LECTURE SCHEDULE (TENTATIVE)


Week 1: Discrete-time signals; review of basic signals, signal operations and properties.

Week 2: Discrete-time system properties: causality, stability, linearity, time invariance. Eigenfunctions of discrete-time LTI systems.

Week 3: Time domain analysis of discrete-time systems: impulse response, convolution, difference equation representations.

Week 4: Z Transform. Properties and inversion. Partial fraction expansions.

Week 5: Filter design and stability. Frequency response.

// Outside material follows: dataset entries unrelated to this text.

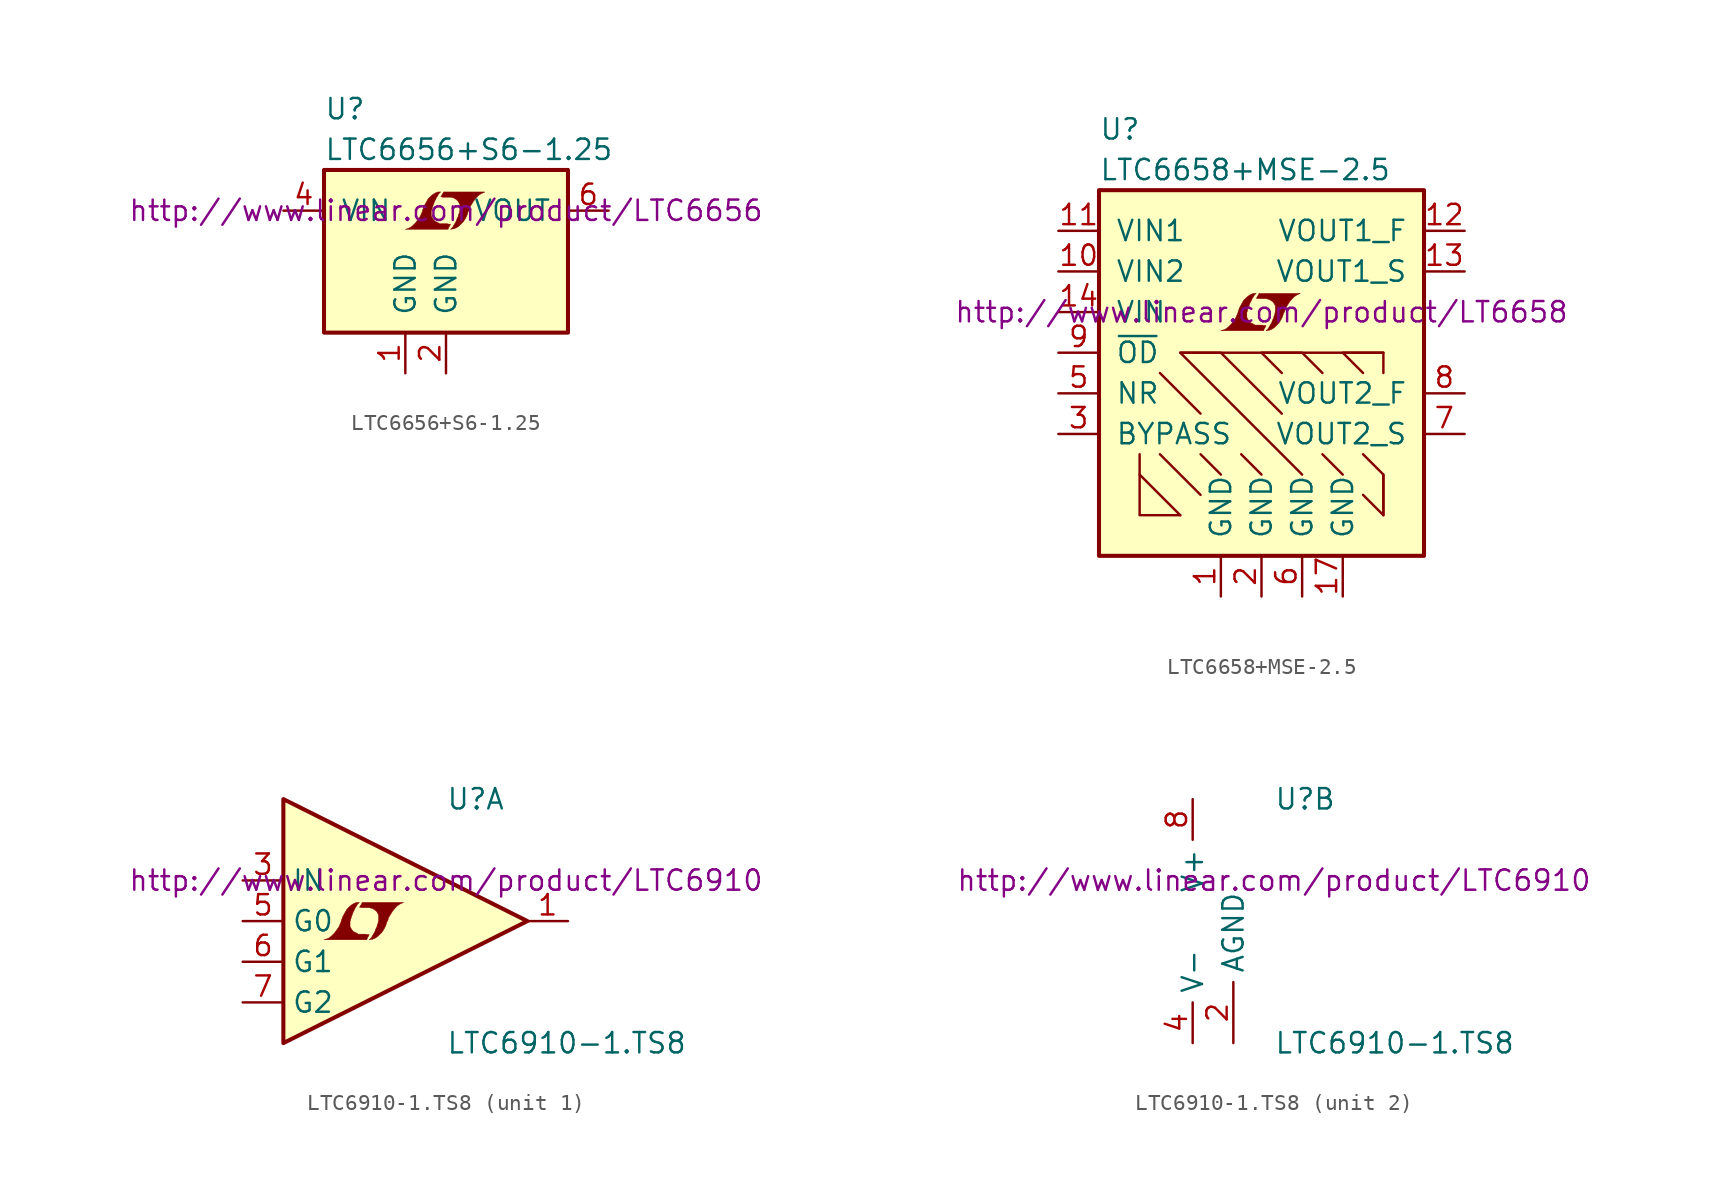
<source format=kicad_sym>
(kicad_symbol_lib
  (version 20201005)
  (generator kicad_symbol_editor)
  (symbol "LTC6656+S6-1.25"
    (pin_names
      (offset 1.016))
    (property "Reference" "U"
      (at -7.62 8.89 0)
      (effects (font (size 1.27 1.27)) (justify left)))
    (property "Value" "LTC6656+S6-1.25"
      (at -7.62 6.35 0)
      (effects (font (size 1.27 1.27)) (justify left)))
    (property "Datasheet" "http://www.linear.com/product/LTC6656"
      (at 0 2.54 0)
      (effects (font (size 1.27 1.27))))
    (symbol "LTC6656+S6-1.25_0_0"
      (polyline (pts (xy 0.203 1.549) (xy 0.229 1.575) (xy 0.279 1.676) (xy 0.279 1.702) (xy 0.152 1.702) (xy 0.051 1.727) (xy -0.406 1.727) (xy -0.432 1.753) (xy -0.686 1.88) (xy -0.787 1.981) (xy -0.864 2.108) (xy -0.914 2.21) (xy -0.914 2.515) (xy -0.864 2.667) (xy -0.838 2.769) (xy -0.813 2.845) (xy -0.762 2.972) (xy -0.711 3.124) (xy -0.635 3.251) (xy -0.584 3.378) (xy -0.508 3.48) (xy -0.457 3.581) (xy -0.33 3.708) (xy -0.508 3.708) (xy -0.635 3.658) (xy -0.737 3.607) (xy -0.813 3.556) (xy -0.94 3.454) (xy -1.118 3.277) (xy -1.372 2.819) (xy -1.473 2.54) (xy -1.473 2.489) (xy -1.524 2.388) (xy -1.575 2.261) (xy -1.626 2.159) (xy -1.753 1.981) (xy -1.905 1.778) (xy -2.057 1.626) (xy -2.21 1.499) (xy -2.388 1.422) (xy -2.54 1.372) (xy 0.127 1.372) (xy 0.203 1.549)) (stroke (width 0.025)) (fill (type outline)))
      (polyline (pts (xy 0.406 1.397) (xy 0.483 1.397) (xy 0.66 1.473) (xy 0.813 1.575) (xy 1.092 1.854) (xy 1.219 2.057) (xy 1.321 2.261) (xy 1.397 2.515) (xy 1.422 2.515) (xy 1.499 2.769) (xy 1.753 3.175) (xy 1.905 3.353) (xy 2.057 3.505) (xy 2.21 3.607) (xy 2.388 3.683) (xy 2.413 3.683) (xy 2.413 3.708) (xy -0.152 3.708) (xy -0.229 3.556) (xy -0.254 3.531) (xy -0.305 3.429) (xy -0.33 3.404) (xy -0.279 3.404) (xy -0.229 3.378) (xy 0.305 3.378) (xy 0.356 3.353) (xy 0.406 3.353) (xy 0.483 3.327) (xy 0.61 3.251) (xy 0.737 3.15) (xy 0.813 3.023) (xy 0.838 2.972) (xy 0.864 2.946) (xy 0.864 2.54) (xy 0.838 2.489) (xy 0.838 2.413) (xy 0.787 2.311) (xy 0.762 2.184) (xy 0.686 2.032) (xy 0.635 1.88) (xy 0.483 1.626) (xy 0.432 1.524) (xy 0.279 1.372) (xy 0.406 1.397)) (stroke (width 0.025)) (fill (type outline))))
    (symbol "LTC6656+S6-1.25_0_1"
      (rectangle (start -7.62 5.08) (end 7.62 -5.08) (stroke (width 0.254)) (fill (type background))))
    (symbol "LTC6656+S6-1.25_1_1"
      (pin power_in line (at -2.54 -7.62 90) (length 2.54) (name "GND" (effects (font (size 1.27 1.27)))) (number "1" (effects (font (size 1.27 1.27)))))
      (pin power_in line (at 0 -7.62 90) (length 2.54) (name "GND" (effects (font (size 1.27 1.27)))) (number "2" (effects (font (size 1.27 1.27)))))
      (pin unconnected line (at -10.16 0 0) (length 2.54) hide (name "NC" (effects (font (size 1.27 1.27)))) (number "3" (effects (font (size 1.27 1.27)))))
      (pin power_in line (at -10.16 2.54 0) (length 2.54) (name "VIN" (effects (font (size 1.27 1.27)))) (number "4" (effects (font (size 1.27 1.27)))))
      (pin unconnected line (at -10.16 -2.54 0) (length 2.54) hide (name "NC" (effects (font (size 1.27 1.27)))) (number "5" (effects (font (size 1.27 1.27)))))
      (pin power_out line (at 10.16 2.54 180) (length 2.54) (name "VOUT" (effects (font (size 1.27 1.27)))) (number "6" (effects (font (size 1.27 1.27)))))))
  (symbol "LTC6658+MSE-2.5"
    (pin_names
      (offset 1.016))
    (property "Reference" "U"
      (at -10.16 16.51 0)
      (effects (font (size 1.27 1.27)) (justify left)))
    (property "Value" "LTC6658+MSE-2.5"
      (at -10.16 13.97 0)
      (effects (font (size 1.27 1.27)) (justify left)))
    (property "Datasheet" "http://www.linear.com/product/LT6658"
      (at 0 5.08 0)
      (effects (font (size 1.27 1.27))))
    (symbol "LTC6658+MSE-2.5_0_0"
      (polyline (pts (xy 0.203 4.089) (xy 0.229 4.115) (xy 0.279 4.216) (xy 0.279 4.242) (xy 0.152 4.242) (xy 0.051 4.267) (xy -0.406 4.267) (xy -0.432 4.293) (xy -0.686 4.42) (xy -0.787 4.521) (xy -0.864 4.648) (xy -0.914 4.75) (xy -0.914 5.055) (xy -0.864 5.207) (xy -0.838 5.309) (xy -0.813 5.385) (xy -0.762 5.512) (xy -0.711 5.664) (xy -0.635 5.791) (xy -0.584 5.918) (xy -0.508 6.02) (xy -0.457 6.121) (xy -0.33 6.248) (xy -0.508 6.248) (xy -0.635 6.198) (xy -0.737 6.147) (xy -0.813 6.096) (xy -0.94 5.994) (xy -1.118 5.817) (xy -1.372 5.359) (xy -1.473 5.08) (xy -1.473 5.029) (xy -1.524 4.928) (xy -1.575 4.801) (xy -1.626 4.699) (xy -1.753 4.521) (xy -1.905 4.318) (xy -2.057 4.166) (xy -2.21 4.039) (xy -2.388 3.962) (xy -2.54 3.912) (xy 0.127 3.912) (xy 0.203 4.089)) (stroke (width 0.025)) (fill (type outline)))
      (polyline (pts (xy 0.406 3.937) (xy 0.483 3.937) (xy 0.66 4.013) (xy 0.813 4.115) (xy 1.092 4.394) (xy 1.219 4.597) (xy 1.321 4.801) (xy 1.397 5.055) (xy 1.422 5.055) (xy 1.499 5.309) (xy 1.753 5.715) (xy 1.905 5.893) (xy 2.057 6.045) (xy 2.21 6.147) (xy 2.388 6.223) (xy 2.413 6.223) (xy 2.413 6.248) (xy -0.152 6.248) (xy -0.229 6.096) (xy -0.254 6.071) (xy -0.305 5.969) (xy -0.33 5.944) (xy -0.279 5.944) (xy -0.229 5.918) (xy 0.305 5.918) (xy 0.356 5.893) (xy 0.406 5.893) (xy 0.483 5.867) (xy 0.61 5.791) (xy 0.737 5.69) (xy 0.813 5.563) (xy 0.838 5.512) (xy 0.864 5.486) (xy 0.864 5.08) (xy 0.838 5.029) (xy 0.838 4.953) (xy 0.787 4.851) (xy 0.762 4.724) (xy 0.686 4.572) (xy 0.635 4.42) (xy 0.483 4.166) (xy 0.432 4.064) (xy 0.279 3.912) (xy 0.406 3.937)) (stroke (width 0.025)) (fill (type outline))))
    (symbol "LTC6658+MSE-2.5_0_1"
      (rectangle (start -10.16 12.7) (end 10.16 -10.16) (stroke (width 0.254)) (fill (type background)))
      (polyline (pts (xy -6.35 -3.81) (xy -3.81 -6.35)) (stroke (width 0)) (fill (type none)))
      (polyline (pts (xy -6.35 1.27) (xy -3.81 -1.27)) (stroke (width 0)) (fill (type none)))
      (polyline (pts (xy -2.54 -5.08) (xy -3.81 -3.81)) (stroke (width 0)) (fill (type none)))
      (polyline (pts (xy -1.27 -3.81) (xy 0 -5.08)) (stroke (width 0)) (fill (type none)))
      (polyline (pts (xy 3.81 -3.81) (xy 5.08 -5.08)) (stroke (width 0)) (fill (type none)))
      (polyline (pts (xy 7.62 -7.62) (xy 7.62 -5.08)) (stroke (width 0)) (fill (type none)))
      (polyline (pts (xy 7.62 2.54) (xy -5.08 2.54)) (stroke (width 0)) (fill (type none)))
      (polyline (pts (xy -7.62 -5.08) (xy -7.62 -7.62) (xy -5.08 -7.62)) (stroke (width 0)) (fill (type none)))
      (polyline (pts (xy -5.08 -7.62) (xy -7.62 -5.08) (xy -7.62 -3.81)) (stroke (width 0)) (fill (type none)))
      (polyline (pts (xy 1.27 1.27) (xy 0 2.54) (xy 2.54 2.54) (xy 3.81 1.27)) (stroke (width 0)) (fill (type none)))
      (polyline (pts (xy 2.54 -5.08) (xy -5.08 2.54) (xy -2.54 2.54) (xy 1.27 -1.27)) (stroke (width 0)) (fill (type none)))
      (polyline (pts (xy 6.35 -6.35) (xy 7.62 -7.62) (xy 7.62 -5.08) (xy 6.35 -3.81)) (stroke (width 0)) (fill (type none)))
      (polyline (pts (xy 6.35 1.27) (xy 5.08 2.54) (xy 7.62 2.54) (xy 7.62 1.27)) (stroke (width 0)) (fill (type none))))
    (symbol "LTC6658+MSE-2.5_1_1"
      (pin power_in line (at -2.54 -12.7 90) (length 2.54) (name "GND" (effects (font (size 1.27 1.27)))) (number "1" (effects (font (size 1.27 1.27)))))
      (pin power_in line (at 0 -12.7 90) (length 2.54) (name "GND" (effects (font (size 1.27 1.27)))) (number "2" (effects (font (size 1.27 1.27)))))
      (pin passive line (at -12.7 -2.54 0) (length 2.54) (name "BYPASS" (effects (font (size 1.27 1.27)))) (number "3" (effects (font (size 1.27 1.27)))))
      (pin unconnected line (at -7.62 -12.7 90) (length 2.54) hide (name "DNC" (effects (font (size 1.27 1.27)))) (number "4" (effects (font (size 1.27 1.27)))))
      (pin passive line (at -12.7 0 0) (length 2.54) (name "NR" (effects (font (size 1.27 1.27)))) (number "5" (effects (font (size 1.27 1.27)))))
      (pin power_in line (at 2.54 -12.7 90) (length 2.54) (name "GND" (effects (font (size 1.27 1.27)))) (number "6" (effects (font (size 1.27 1.27)))))
      (pin passive line (at 12.7 -2.54 180) (length 2.54) (name "VOUT2_S" (effects (font (size 1.27 1.27)))) (number "7" (effects (font (size 1.27 1.27)))))
      (pin power_out line (at 12.7 0 180) (length 2.54) (name "VOUT2_F" (effects (font (size 1.27 1.27)))) (number "8" (effects (font (size 1.27 1.27)))))
      (pin input line (at -12.7 2.54 0) (length 2.54) (name "~OD~" (effects (font (size 1.27 1.27)))) (number "9" (effects (font (size 1.27 1.27)))))
      (pin power_in line (at -12.7 7.62 0) (length 2.54) (name "VIN2" (effects (font (size 1.27 1.27)))) (number "10" (effects (font (size 1.27 1.27)))))
      (pin power_in line (at -12.7 10.16 0) (length 2.54) (name "VIN1" (effects (font (size 1.27 1.27)))) (number "11" (effects (font (size 1.27 1.27)))))
      (pin power_out line (at 12.7 10.16 180) (length 2.54) (name "VOUT1_F" (effects (font (size 1.27 1.27)))) (number "12" (effects (font (size 1.27 1.27)))))
      (pin passive line (at 12.7 7.62 180) (length 2.54) (name "VOUT1_S" (effects (font (size 1.27 1.27)))) (number "13" (effects (font (size 1.27 1.27)))))
      (pin power_in line (at -12.7 5.08 0) (length 2.54) (name "VIN" (effects (font (size 1.27 1.27)))) (number "14" (effects (font (size 1.27 1.27)))))
      (pin unconnected line (at 7.62 -12.7 90) (length 2.54) hide (name "NC" (effects (font (size 1.27 1.27)))) (number "15" (effects (font (size 1.27 1.27)))))
      (pin unconnected line (at -5.08 -12.7 90) (length 2.54) hide (name "DNC" (effects (font (size 1.27 1.27)))) (number "16" (effects (font (size 1.27 1.27)))))
      (pin power_in line (at 5.08 -12.7 90) (length 2.54) (name "GND" (effects (font (size 1.27 1.27)))) (number "17" (effects (font (size 1.27 1.27)))))))
  (symbol "LTC6910-1.TS8"
    (property "Reference" "U"
      (at 5.08 7.62 0)
      (effects (font (size 1.27 1.27)) (justify left)))
    (property "Value" "LTC6910-1.TS8"
      (at 5.08 -7.62 0)
      (effects (font (size 1.27 1.27)) (justify left)))
    (property "Datasheet" "http://www.linear.com/product/LTC6910"
      (at 5.08 2.54 0)
      (effects (font (size 1.27 1.27))))
    (property "ki_locked" ""
      (at 0 0 0)
      (effects (font (size 1.27 1.27))))
    (symbol "LTC6910-1.TS8_1_1"
      (polyline (pts (xy 10.16 0) (xy -5.08 7.62) (xy -5.08 -7.62) (xy 10.16 0)) (stroke (width 0.254)) (fill (type background)))
      (polyline (pts (xy 0.203 -0.991) (xy 0.229 -0.965) (xy 0.279 -0.864) (xy 0.279 -0.838) (xy 0.152 -0.838) (xy 0.051 -0.813) (xy -0.406 -0.813) (xy -0.432 -0.787) (xy -0.686 -0.66) (xy -0.787 -0.559) (xy -0.864 -0.432) (xy -0.914 -0.33) (xy -0.914 -0.025) (xy -0.864 0.127) (xy -0.838 0.229) (xy -0.813 0.305) (xy -0.762 0.432) (xy -0.711 0.584) (xy -0.635 0.711) (xy -0.584 0.838) (xy -0.508 0.94) (xy -0.457 1.041) (xy -0.33 1.168) (xy -0.508 1.168) (xy -0.635 1.118) (xy -0.737 1.067) (xy -0.813 1.016) (xy -0.94 0.914) (xy -1.118 0.737) (xy -1.372 0.279) (xy -1.473 0) (xy -1.473 -0.051) (xy -1.524 -0.152) (xy -1.575 -0.279) (xy -1.626 -0.381) (xy -1.753 -0.559) (xy -1.905 -0.762) (xy -2.057 -0.914) (xy -2.21 -1.041) (xy -2.388 -1.118) (xy -2.54 -1.168) (xy 0.127 -1.168) (xy 0.203 -0.991)) (stroke (width 0.025)) (fill (type outline)))
      (polyline (pts (xy 0.406 -1.143) (xy 0.483 -1.143) (xy 0.66 -1.067) (xy 0.813 -0.965) (xy 1.092 -0.686) (xy 1.219 -0.483) (xy 1.321 -0.279) (xy 1.397 -0.025) (xy 1.422 -0.025) (xy 1.499 0.229) (xy 1.753 0.635) (xy 1.905 0.813) (xy 2.057 0.965) (xy 2.21 1.067) (xy 2.388 1.143) (xy 2.413 1.143) (xy 2.413 1.168) (xy -0.152 1.168) (xy -0.229 1.016) (xy -0.254 0.991) (xy -0.305 0.889) (xy -0.33 0.864) (xy -0.279 0.864) (xy -0.229 0.838) (xy 0.305 0.838) (xy 0.356 0.813) (xy 0.406 0.813) (xy 0.483 0.787) (xy 0.61 0.711) (xy 0.737 0.61) (xy 0.813 0.483) (xy 0.838 0.432) (xy 0.864 0.406) (xy 0.864 0) (xy 0.838 -0.051) (xy 0.838 -0.127) (xy 0.787 -0.229) (xy 0.762 -0.356) (xy 0.686 -0.508) (xy 0.635 -0.66) (xy 0.483 -0.914) (xy 0.432 -1.016) (xy 0.279 -1.168) (xy 0.406 -1.143)) (stroke (width 0.025)) (fill (type outline)))
      (pin output line (at 12.7 0 180) (length 2.54) (name "~" (effects (font (size 1.27 1.27)))) (number "1" (effects (font (size 1.27 1.27)))))
      (pin input line (at -7.62 2.54 0) (length 2.54) (name "IN" (effects (font (size 1.27 1.27)))) (number "3" (effects (font (size 1.27 1.27)))))
      (pin input line (at -7.62 0 0) (length 2.54) (name "G0" (effects (font (size 1.27 1.27)))) (number "5" (effects (font (size 1.27 1.27)))))
      (pin input line (at -7.62 -2.54 0) (length 2.54) (name "G1" (effects (font (size 1.27 1.27)))) (number "6" (effects (font (size 1.27 1.27)))))
      (pin input line (at -7.62 -5.08 0) (length 2.54) (name "G2" (effects (font (size 1.27 1.27)))) (number "7" (effects (font (size 1.27 1.27))))))
    (symbol "LTC6910-1.TS8_2_1"
      (pin power_in line (at 2.54 -7.62 90) (length 3.81) (name "AGND" (effects (font (size 1.27 1.27)))) (number "2" (effects (font (size 1.27 1.27)))))
      (pin power_in line (at 0 -7.62 90) (length 2.54) (name "V-" (effects (font (size 1.27 1.27)))) (number "4" (effects (font (size 1.27 1.27)))))
      (pin power_in line (at 0 7.62 270) (length 2.54) (name "V+" (effects (font (size 1.27 1.27)))) (number "8" (effects (font (size 1.27 1.27))))))))
</source>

Week 6: Fourier Series representations of periodic discrete-time signals. Discrete-Time Fourier Transform.

Week 7: Discrete Fourier Transform and its application to discrete periodic signals. Fast Fourier Transform.

Week 8: Applications to system analysis: filter classifications, causality, deconvolution.

Week 9: ROC, Stability, and Causality.

Week 10: FIR and IIR Filter Design

Week 11: Multirate signal processing. Upsampling, downsampling, and interpolation.

Week 12: Review of basic concepts in probability. Random processes. Wide-sense stationary processes.

Week 13: Power Spectral Density. Random processes through LTI systems. Noise models. Noise in electronic systems.